- [Problem set]:
A - Translate this sentence from the article on Vertigo comics into Spanish: "Many of the titles took existing characters and gave them new depth."
B - Reproduce everything in the article on Vertigo comics from "John Constantine had" down to "superhero and more.", character for character.

In the US: Fridays, DC Universe
In the UK: Not yet acquired
At the start of the 90s, DC’s Vertigo imprint of adult-oriented comics was a powerhouse of creativity – one largely powered by Brits. Many of the titles took existing characters and gave them new depth. Swamp Thing had been about a relatively ordinary, second-tier character – a man turned into swampy beast – but in Alan Moore’s hands, Swamp Thing became a swampy beast that just thought it had once been a man but that was actually the embodiment of nature – a Green Man.
John Constantine had been a guest character in Swamp Thing whom Jamie Delano turned into the embodiment of British working class street cool, punk and post-punk anger, and rage against Thatcherite injustice in Hellblazer. Peter Milligan’s Shade The Changing Man saw an alien poet in a coat of madness critiquing American society, while Neil Gaiman’s Sandman gave us deities, dreams and re-examinations of magic and history.
Among this mix was Grant Morrison’s Doom Patrol, which rebooted an exceedingly second-tier group of misfits and turned them into something vastly more interesting. Morrison’s embrace of dadaism transformed the comic into something extraordinary, with (literally) two-dimensional characters who can drain people’s sanity, paintings that could eat cities, a street that was actually a superhero and more.

- [Data extract]:

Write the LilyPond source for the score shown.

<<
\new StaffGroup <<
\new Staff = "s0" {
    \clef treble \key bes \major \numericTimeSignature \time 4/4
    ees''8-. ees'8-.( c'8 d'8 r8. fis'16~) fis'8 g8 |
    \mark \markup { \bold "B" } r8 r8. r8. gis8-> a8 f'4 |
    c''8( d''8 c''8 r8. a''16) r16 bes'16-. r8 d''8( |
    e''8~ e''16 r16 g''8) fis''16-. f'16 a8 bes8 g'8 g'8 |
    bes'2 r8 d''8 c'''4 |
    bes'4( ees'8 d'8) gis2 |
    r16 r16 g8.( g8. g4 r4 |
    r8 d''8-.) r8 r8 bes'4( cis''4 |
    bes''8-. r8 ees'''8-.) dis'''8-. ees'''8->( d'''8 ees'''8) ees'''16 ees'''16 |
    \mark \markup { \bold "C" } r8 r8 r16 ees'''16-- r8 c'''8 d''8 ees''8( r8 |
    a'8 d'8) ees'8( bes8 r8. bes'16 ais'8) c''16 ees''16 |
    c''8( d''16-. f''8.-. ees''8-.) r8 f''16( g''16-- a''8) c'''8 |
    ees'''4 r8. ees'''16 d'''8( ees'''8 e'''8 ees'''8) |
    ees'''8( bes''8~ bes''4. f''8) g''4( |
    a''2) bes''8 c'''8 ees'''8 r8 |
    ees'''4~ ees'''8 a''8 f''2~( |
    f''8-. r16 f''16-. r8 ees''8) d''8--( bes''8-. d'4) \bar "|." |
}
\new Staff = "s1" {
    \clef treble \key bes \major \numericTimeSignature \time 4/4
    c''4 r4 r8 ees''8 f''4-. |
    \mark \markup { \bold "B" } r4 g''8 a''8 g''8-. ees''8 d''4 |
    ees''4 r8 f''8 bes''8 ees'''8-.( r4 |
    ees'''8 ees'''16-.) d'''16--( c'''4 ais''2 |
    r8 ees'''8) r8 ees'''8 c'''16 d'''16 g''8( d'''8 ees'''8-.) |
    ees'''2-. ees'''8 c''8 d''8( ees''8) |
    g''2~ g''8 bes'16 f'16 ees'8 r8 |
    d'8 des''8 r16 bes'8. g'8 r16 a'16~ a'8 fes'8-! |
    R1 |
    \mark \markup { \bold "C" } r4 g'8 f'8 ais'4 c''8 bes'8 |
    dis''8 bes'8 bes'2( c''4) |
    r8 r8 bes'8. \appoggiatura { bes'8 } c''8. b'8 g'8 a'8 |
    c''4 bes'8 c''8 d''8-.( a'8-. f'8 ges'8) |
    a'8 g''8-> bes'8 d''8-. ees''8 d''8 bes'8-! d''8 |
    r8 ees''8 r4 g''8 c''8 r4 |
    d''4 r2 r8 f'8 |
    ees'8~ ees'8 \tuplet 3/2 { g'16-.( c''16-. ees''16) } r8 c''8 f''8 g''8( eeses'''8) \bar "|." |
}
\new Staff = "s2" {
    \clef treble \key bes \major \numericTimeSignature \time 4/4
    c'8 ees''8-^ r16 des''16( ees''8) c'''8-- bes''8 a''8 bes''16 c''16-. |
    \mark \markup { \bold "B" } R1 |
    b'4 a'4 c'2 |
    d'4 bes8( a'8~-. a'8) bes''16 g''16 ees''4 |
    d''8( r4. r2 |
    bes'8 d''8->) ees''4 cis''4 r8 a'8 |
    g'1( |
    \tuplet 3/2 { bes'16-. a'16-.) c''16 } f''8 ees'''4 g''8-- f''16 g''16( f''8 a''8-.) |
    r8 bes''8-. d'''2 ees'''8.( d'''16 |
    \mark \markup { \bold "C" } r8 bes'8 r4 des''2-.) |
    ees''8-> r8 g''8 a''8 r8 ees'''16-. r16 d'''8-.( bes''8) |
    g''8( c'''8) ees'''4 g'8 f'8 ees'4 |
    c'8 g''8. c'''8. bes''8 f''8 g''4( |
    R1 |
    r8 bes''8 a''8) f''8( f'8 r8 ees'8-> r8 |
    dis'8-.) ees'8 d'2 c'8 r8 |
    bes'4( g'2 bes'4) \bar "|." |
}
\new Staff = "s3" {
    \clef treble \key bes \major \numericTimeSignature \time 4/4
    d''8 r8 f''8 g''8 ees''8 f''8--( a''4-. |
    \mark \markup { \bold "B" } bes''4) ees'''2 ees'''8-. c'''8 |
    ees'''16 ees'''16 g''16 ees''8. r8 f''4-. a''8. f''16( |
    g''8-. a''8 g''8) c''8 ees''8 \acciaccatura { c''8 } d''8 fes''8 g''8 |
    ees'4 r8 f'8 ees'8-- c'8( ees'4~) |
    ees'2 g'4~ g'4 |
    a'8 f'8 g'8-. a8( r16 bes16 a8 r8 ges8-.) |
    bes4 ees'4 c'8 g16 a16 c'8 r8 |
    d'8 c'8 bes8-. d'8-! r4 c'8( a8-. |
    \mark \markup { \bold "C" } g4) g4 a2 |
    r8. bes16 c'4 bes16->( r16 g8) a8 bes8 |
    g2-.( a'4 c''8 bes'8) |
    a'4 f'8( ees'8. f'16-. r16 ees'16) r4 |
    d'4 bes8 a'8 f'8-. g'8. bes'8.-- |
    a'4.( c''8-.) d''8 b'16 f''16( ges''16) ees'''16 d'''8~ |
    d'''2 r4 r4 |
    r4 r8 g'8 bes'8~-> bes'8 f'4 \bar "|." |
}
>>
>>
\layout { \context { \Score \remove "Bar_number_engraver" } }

- [Responses to the exercise]:
A - Muchos de los títulos tomaron personajes ya existentes y les dieron una nueva profundidad.

B -
John Constantine had been a guest character in Swamp Thing whom Jamie Delano turned into the embodiment of British working class street cool, punk and post-punk anger, and rage against Thatcherite injustice in Hellblazer. Peter Milligan’s Shade The Changing Man saw an alien poet in a coat of madness critiquing American society, while Neil Gaiman’s Sandman gave us deities, dreams and re-examinations of magic and history.
Among this mix was Grant Morrison’s Doom Patrol, which rebooted an exceedingly second-tier group of misfits and turned them into something vastly more interesting. Morrison’s embrace of dadaism transformed the comic into something extraordinary, with (literally) two-dimensional characters who can drain people’s sanity, paintings that could eat cities, a street that was actually a superhero and more.